Do the US presidential candidates’ views say anything about how well society at large understands vaccine science and efficacy?

On 1 August, the Atlantic summed up candidate Hillary Clinton’s unambiguous view by quoting her: “The science is clear: The earth is round, the sky is blue, and vaccines work. Let’s protect all our kids.”

On 24 August, Vermont Public Radio reported that former New Mexico governor Gary Johnson, the Libertarian candidate, “is newly in favor of mandatory vaccination, he says, after learning more about the science of immunization.”

A July Washington Post article reported hedging and uncertainty in the vaccine views of Dr.
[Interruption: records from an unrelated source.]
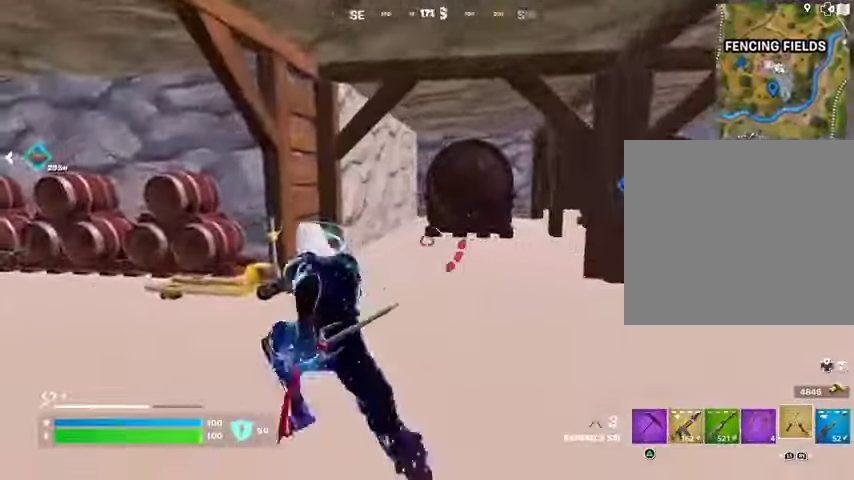
{"buttons": [], "left_stick": "up-right", "right_stick": "center", "events": [[33, "right_stick", "left"], [133, "R1", "down"], [133, "left_stick", "up-right"], [233, "R1", "up"], [267, "right_stick", "center"], [300, "R1", "down"], [400, "R1", "up"]]}
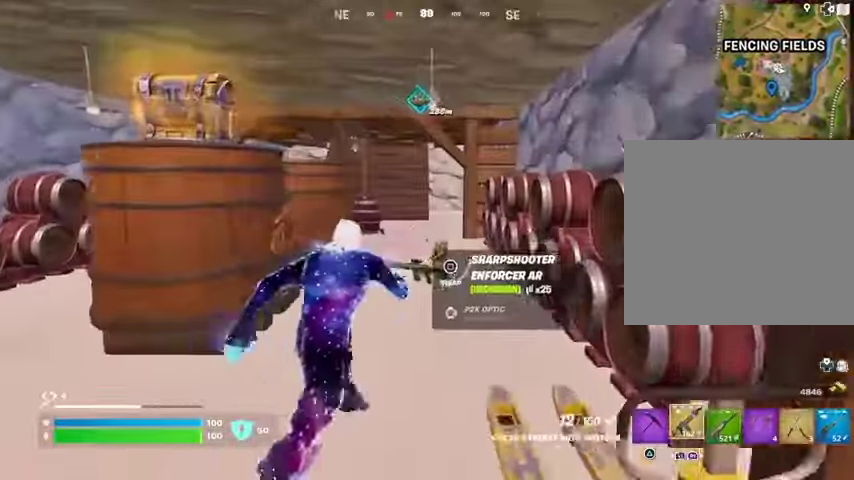
{"buttons": [], "left_stick": "up-right", "right_stick": "center", "events": []}
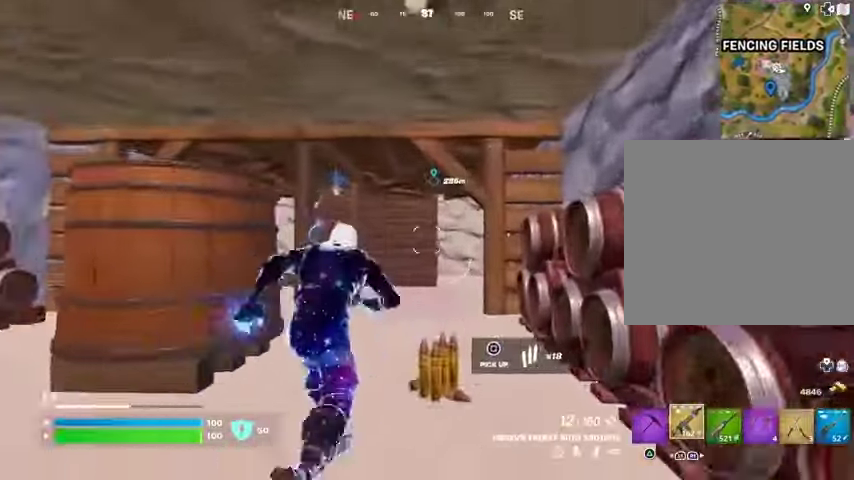
{"buttons": [], "left_stick": "up-right", "right_stick": "center", "events": [[233, "R1", "down"], [333, "R1", "up"]]}
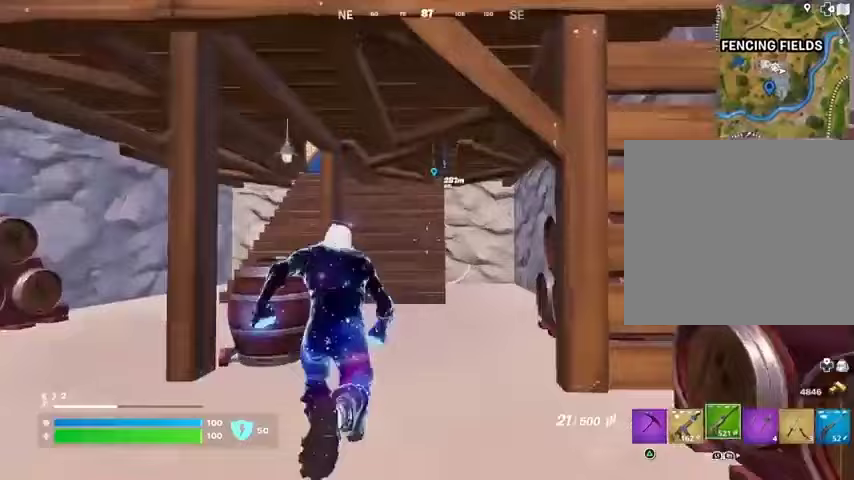
{"buttons": [], "left_stick": "up-right", "right_stick": "center", "events": [[200, "L1", "down"], [267, "L1", "up"]]}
Jill Stein of the Green Party, but in mid-August the Guardian quoted her exclamation that “the idea that I oppose vaccines is completely ridiculous.”

And then there’s candidate Donald Trump, of whom the physicist and science popularizer Lawrence Krauss recently wrote in the New Yorker, “Just as he was a persistent ‘birther’ even after the evidence convincingly showed that President Obama was born in the United States, Trump now continues to propagate the notion that vaccines cause autism in spite of convincing and widely cited evidence to the contrary.”